#### [What the exercise asks]
The required output is the line with "CREATE INDEX：用于在一个或多个列上创建索引" and each line that follows it to the end of the entries below, copied exactly and with nothing added.

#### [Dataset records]
──────

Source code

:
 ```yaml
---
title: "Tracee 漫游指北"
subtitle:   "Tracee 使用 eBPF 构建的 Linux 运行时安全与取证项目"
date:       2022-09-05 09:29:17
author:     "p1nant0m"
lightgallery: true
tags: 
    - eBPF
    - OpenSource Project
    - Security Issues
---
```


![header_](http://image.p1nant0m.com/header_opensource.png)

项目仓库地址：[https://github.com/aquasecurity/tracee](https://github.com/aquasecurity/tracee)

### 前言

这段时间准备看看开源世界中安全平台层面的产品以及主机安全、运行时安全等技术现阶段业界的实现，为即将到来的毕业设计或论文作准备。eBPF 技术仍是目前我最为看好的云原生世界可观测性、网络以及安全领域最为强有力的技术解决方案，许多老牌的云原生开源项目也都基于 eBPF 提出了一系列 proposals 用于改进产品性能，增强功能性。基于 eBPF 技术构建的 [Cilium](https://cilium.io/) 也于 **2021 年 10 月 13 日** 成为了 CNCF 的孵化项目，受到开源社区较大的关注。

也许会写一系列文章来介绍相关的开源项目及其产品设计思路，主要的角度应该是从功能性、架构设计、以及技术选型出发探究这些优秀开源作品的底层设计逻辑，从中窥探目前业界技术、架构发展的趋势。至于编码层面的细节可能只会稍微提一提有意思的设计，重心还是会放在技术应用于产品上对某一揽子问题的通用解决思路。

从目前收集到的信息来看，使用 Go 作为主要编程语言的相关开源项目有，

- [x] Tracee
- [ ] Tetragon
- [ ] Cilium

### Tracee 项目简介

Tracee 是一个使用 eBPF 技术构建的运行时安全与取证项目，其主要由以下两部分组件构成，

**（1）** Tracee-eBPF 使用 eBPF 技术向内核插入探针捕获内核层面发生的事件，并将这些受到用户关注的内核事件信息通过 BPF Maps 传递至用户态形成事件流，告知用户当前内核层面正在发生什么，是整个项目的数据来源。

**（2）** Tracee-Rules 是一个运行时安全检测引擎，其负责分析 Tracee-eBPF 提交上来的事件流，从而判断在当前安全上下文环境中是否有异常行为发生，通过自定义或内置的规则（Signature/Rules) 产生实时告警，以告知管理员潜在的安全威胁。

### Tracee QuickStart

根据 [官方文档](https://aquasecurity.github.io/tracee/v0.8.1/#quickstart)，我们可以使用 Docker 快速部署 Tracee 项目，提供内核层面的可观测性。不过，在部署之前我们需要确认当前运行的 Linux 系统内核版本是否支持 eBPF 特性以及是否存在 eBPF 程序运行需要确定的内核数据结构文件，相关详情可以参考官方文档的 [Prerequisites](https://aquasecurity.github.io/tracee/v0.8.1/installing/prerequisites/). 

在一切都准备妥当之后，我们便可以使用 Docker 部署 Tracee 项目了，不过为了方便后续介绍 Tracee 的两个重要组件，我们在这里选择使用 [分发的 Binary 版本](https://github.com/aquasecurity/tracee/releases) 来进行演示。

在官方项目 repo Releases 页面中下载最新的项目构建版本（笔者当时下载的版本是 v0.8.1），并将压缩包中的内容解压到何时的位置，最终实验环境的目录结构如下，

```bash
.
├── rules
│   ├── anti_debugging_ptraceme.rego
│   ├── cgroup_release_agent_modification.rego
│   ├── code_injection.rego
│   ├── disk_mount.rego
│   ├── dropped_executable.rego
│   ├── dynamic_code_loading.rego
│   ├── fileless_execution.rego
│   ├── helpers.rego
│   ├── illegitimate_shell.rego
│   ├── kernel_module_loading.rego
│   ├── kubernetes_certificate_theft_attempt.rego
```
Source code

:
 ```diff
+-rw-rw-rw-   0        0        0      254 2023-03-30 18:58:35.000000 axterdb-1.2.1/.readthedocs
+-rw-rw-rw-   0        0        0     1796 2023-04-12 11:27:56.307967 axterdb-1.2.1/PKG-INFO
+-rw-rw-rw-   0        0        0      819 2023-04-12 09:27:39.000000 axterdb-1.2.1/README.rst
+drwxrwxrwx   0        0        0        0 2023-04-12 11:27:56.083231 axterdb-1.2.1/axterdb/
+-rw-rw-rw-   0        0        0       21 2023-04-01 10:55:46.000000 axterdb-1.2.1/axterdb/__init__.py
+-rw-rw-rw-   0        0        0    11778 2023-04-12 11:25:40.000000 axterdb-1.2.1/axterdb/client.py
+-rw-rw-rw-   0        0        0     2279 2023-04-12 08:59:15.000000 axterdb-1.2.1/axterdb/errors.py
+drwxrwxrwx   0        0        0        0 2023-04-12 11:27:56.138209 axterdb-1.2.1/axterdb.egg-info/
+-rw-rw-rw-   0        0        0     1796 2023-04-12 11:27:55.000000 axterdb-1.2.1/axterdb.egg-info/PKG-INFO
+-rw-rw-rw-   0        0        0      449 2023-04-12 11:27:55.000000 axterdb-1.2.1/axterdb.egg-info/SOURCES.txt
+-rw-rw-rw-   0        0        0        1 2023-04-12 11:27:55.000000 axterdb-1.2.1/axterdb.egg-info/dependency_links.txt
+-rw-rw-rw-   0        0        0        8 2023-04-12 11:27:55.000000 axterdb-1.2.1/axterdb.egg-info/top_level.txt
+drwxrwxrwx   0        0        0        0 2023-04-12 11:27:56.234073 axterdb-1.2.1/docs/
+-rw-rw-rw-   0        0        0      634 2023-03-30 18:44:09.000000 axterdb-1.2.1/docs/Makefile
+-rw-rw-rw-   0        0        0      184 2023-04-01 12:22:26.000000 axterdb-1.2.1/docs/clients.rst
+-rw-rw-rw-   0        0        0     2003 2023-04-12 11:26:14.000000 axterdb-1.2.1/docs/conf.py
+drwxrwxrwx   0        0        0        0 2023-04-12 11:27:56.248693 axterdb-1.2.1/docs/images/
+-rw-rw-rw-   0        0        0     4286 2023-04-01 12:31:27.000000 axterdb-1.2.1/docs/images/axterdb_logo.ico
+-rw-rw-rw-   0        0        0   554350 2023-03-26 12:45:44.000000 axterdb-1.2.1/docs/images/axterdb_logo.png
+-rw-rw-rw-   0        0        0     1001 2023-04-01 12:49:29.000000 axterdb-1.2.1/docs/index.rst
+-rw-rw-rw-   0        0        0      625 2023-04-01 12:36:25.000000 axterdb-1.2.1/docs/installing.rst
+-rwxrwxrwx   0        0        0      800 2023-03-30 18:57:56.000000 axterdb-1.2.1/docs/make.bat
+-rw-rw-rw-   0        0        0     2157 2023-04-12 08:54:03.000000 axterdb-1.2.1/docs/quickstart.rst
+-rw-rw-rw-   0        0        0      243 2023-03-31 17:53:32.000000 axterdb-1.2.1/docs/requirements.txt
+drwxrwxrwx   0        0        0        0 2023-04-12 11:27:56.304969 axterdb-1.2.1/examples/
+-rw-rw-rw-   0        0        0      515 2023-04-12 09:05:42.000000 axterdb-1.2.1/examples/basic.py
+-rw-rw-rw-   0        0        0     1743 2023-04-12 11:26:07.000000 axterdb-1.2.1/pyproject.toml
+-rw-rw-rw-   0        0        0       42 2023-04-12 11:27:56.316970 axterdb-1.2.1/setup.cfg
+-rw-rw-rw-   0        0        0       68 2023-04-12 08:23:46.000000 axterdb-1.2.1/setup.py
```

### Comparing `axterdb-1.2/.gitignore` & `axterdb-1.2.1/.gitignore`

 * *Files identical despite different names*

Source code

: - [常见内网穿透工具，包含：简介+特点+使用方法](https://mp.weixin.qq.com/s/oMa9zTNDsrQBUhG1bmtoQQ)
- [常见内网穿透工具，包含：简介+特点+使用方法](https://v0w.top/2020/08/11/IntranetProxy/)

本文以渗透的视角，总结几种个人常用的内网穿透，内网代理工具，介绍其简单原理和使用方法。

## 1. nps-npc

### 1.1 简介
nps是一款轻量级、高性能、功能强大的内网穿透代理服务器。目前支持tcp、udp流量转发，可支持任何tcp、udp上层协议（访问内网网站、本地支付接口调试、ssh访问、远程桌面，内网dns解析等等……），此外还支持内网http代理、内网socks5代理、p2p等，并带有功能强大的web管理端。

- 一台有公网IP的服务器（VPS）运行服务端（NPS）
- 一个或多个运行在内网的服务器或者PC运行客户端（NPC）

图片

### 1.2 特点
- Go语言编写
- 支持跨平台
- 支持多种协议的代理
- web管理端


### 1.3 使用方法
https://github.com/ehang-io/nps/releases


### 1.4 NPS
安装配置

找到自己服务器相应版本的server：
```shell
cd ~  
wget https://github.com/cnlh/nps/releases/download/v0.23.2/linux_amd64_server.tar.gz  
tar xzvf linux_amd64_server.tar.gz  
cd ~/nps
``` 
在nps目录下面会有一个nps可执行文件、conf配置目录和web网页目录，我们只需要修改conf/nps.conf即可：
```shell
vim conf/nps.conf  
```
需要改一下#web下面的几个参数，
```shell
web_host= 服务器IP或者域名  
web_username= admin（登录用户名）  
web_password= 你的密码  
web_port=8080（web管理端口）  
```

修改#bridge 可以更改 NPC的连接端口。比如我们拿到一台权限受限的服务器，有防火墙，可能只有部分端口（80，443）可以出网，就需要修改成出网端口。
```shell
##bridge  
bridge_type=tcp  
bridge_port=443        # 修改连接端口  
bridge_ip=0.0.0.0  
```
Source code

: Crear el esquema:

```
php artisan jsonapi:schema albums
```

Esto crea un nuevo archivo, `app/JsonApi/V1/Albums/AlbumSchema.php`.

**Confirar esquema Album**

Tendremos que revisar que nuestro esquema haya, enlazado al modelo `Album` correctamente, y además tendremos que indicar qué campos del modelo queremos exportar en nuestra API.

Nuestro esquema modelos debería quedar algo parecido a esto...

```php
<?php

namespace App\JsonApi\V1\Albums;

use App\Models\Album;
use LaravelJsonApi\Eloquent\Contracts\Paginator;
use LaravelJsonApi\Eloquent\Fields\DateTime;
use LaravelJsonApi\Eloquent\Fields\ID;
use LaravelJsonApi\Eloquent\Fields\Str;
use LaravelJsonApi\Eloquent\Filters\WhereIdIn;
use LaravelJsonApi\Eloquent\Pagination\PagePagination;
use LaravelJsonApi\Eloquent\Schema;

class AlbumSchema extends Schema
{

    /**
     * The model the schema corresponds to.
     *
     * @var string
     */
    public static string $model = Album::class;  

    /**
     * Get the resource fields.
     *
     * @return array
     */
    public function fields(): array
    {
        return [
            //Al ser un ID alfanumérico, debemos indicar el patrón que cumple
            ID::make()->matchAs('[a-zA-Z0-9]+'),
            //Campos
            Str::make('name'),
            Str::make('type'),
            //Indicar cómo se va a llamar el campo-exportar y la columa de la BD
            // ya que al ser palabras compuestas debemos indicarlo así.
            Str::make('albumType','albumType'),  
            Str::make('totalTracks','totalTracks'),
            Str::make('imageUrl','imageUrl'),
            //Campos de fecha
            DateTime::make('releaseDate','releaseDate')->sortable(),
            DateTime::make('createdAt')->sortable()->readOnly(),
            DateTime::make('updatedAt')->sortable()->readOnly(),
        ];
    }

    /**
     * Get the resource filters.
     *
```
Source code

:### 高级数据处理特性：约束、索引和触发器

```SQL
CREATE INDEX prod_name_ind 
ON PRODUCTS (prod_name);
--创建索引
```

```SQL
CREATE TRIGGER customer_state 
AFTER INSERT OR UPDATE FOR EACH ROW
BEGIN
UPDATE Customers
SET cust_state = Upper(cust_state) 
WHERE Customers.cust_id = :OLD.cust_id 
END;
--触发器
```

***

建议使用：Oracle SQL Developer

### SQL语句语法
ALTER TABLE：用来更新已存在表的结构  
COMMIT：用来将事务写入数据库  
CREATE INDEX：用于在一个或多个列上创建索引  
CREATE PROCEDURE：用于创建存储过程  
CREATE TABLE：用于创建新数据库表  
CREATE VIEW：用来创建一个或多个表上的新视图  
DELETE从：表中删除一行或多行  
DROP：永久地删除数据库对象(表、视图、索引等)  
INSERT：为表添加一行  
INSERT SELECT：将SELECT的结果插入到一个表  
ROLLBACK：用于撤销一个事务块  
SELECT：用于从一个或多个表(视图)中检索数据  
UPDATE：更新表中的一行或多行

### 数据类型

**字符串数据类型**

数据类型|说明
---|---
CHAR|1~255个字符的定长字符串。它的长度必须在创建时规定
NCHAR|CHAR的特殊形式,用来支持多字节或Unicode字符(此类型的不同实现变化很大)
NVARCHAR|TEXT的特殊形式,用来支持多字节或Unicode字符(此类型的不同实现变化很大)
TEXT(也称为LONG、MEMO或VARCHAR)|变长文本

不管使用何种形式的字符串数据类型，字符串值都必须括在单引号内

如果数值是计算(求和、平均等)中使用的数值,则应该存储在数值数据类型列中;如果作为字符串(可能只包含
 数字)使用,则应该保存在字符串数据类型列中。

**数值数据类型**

──────

#### [Solution to this task]
CREATE INDEX：用于在一个或多个列上创建索引  
CREATE PROCEDURE：用于创建存储过程  
CREATE TABLE：用于创建新数据库表  
CREATE VIEW：用来创建一个或多个表上的新视图  
DELETE从：表中删除一行或多行  
DROP：永久地删除数据库对象(表、视图、索引等)  
INSERT：为表添加一行  
INSERT SELECT：将SELECT的结果插入到一个表  
ROLLBACK：用于撤销一个事务块  
SELECT：用于从一个或多个表(视图)中检索数据  
UPDATE：更新表中的一行或多行

### 数据类型

**字符串数据类型**

数据类型|说明
---|---
CHAR|1~255个字符的定长字符串。它的长度必须在创建时规定
NCHAR|CHAR的特殊形式,用来支持多字节或Unicode字符(此类型的不同实现变化很大)
NVARCHAR|TEXT的特殊形式,用来支持多字节或Unicode字符(此类型的不同实现变化很大)
TEXT(也称为LONG、MEMO或VARCHAR)|变长文本

不管使用何种形式的字符串数据类型，字符串值都必须括在单引号内

如果数值是计算(求和、平均等)中使用的数值,则应该存储在数值数据类型列中;如果作为字符串(可能只包含
 数字)使用,则应该保存在字符串数据类型列中。

**数值数据类型**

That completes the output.